*What you have to do*. Give back exactly the lines of the entries below from the line with "table_cell [317, 1428, 463, 1512]" to the line with "table_header [151, 399, 372, 449]", inclusive, and only those.

(Stored data entries)
============

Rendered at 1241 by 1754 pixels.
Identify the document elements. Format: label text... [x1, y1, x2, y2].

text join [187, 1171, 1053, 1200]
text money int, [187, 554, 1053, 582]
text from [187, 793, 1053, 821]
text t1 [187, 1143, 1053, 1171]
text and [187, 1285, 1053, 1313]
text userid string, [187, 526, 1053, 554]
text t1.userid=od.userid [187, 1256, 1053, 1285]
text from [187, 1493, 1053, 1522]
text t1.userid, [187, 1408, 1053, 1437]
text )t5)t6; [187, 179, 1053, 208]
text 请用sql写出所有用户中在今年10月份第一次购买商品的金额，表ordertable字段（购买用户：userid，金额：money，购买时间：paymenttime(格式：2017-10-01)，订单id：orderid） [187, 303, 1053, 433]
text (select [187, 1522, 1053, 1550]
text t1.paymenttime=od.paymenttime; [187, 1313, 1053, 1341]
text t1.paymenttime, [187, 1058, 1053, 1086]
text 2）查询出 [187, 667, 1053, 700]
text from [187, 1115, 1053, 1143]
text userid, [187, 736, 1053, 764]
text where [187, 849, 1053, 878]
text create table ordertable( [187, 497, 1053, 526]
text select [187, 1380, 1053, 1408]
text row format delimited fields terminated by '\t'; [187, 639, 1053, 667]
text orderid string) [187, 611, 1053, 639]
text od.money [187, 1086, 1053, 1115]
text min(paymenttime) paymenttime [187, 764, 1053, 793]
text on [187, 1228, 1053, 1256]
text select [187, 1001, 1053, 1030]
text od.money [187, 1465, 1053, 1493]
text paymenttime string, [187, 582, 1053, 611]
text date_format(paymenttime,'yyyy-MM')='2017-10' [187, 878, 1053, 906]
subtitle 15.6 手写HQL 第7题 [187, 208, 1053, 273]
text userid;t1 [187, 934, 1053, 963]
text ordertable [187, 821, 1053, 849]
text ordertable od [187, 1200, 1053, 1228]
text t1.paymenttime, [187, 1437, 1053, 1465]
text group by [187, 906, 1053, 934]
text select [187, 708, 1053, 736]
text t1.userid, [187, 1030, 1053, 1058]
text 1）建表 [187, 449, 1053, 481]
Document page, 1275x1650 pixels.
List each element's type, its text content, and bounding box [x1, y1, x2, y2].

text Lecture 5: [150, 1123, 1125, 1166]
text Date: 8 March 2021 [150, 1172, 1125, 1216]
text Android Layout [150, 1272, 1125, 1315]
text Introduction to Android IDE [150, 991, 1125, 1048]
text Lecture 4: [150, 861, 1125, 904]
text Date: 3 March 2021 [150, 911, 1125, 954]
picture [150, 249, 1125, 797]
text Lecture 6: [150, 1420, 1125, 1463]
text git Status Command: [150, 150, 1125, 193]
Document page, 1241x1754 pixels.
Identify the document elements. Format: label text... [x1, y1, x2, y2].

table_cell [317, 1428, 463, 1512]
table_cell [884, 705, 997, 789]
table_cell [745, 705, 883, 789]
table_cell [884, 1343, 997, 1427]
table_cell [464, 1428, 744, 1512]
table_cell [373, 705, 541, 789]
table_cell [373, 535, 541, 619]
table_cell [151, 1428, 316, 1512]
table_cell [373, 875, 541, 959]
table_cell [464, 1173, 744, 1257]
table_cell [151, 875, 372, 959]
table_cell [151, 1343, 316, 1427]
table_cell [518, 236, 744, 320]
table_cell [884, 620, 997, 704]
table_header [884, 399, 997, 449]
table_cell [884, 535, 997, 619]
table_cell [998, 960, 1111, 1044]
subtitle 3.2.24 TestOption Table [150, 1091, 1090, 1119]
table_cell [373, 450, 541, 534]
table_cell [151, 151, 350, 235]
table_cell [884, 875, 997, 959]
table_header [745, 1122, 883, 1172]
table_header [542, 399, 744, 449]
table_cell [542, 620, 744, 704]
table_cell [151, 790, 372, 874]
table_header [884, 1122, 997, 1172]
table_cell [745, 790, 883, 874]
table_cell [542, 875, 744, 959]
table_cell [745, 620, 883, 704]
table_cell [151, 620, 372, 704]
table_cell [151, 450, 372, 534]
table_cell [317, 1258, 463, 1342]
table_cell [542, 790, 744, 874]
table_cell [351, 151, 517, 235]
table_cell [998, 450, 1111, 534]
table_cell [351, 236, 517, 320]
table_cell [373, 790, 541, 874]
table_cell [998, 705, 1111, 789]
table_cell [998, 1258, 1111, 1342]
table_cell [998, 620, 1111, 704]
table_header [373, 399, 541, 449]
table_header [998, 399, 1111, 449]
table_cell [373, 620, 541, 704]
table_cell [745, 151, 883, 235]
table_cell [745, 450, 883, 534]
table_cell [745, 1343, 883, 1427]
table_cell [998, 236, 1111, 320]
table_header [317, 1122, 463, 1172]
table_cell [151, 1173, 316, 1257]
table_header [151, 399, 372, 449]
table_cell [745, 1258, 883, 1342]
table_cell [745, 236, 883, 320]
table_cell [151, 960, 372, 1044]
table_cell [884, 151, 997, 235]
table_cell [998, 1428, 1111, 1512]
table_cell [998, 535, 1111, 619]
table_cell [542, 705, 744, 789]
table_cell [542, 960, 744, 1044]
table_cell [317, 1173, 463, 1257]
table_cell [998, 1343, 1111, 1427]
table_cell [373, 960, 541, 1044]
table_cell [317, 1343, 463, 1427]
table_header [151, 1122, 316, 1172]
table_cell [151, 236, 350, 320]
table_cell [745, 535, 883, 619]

============

*Exercise answer*.
table_cell [317, 1428, 463, 1512]
table_cell [884, 705, 997, 789]
table_cell [745, 705, 883, 789]
table_cell [884, 1343, 997, 1427]
table_cell [464, 1428, 744, 1512]
table_cell [373, 705, 541, 789]
table_cell [373, 535, 541, 619]
table_cell [151, 1428, 316, 1512]
table_cell [373, 875, 541, 959]
table_cell [464, 1173, 744, 1257]
table_cell [151, 875, 372, 959]
table_cell [151, 1343, 316, 1427]
table_cell [518, 236, 744, 320]
table_cell [884, 620, 997, 704]
table_header [884, 399, 997, 449]
table_cell [884, 535, 997, 619]
table_cell [998, 960, 1111, 1044]
subtitle 3.2.24 TestOption Table [150, 1091, 1090, 1119]
table_cell [373, 450, 541, 534]
table_cell [151, 151, 350, 235]
table_cell [884, 875, 997, 959]
table_header [745, 1122, 883, 1172]
table_header [542, 399, 744, 449]
table_cell [542, 620, 744, 704]
table_cell [151, 790, 372, 874]
table_header [884, 1122, 997, 1172]
table_cell [745, 790, 883, 874]
table_cell [542, 875, 744, 959]
table_cell [745, 620, 883, 704]
table_cell [151, 620, 372, 704]
table_cell [151, 450, 372, 534]
table_cell [317, 1258, 463, 1342]
table_cell [542, 790, 744, 874]
table_cell [351, 151, 517, 235]
table_cell [998, 450, 1111, 534]
table_cell [351, 236, 517, 320]
table_cell [373, 790, 541, 874]
table_cell [998, 705, 1111, 789]
table_cell [998, 1258, 1111, 1342]
table_cell [998, 620, 1111, 704]
table_header [373, 399, 541, 449]
table_header [998, 399, 1111, 449]
table_cell [373, 620, 541, 704]
table_cell [745, 151, 883, 235]
table_cell [745, 450, 883, 534]
table_cell [745, 1343, 883, 1427]
table_cell [998, 236, 1111, 320]
table_header [317, 1122, 463, 1172]
table_cell [151, 1173, 316, 1257]
table_header [151, 399, 372, 449]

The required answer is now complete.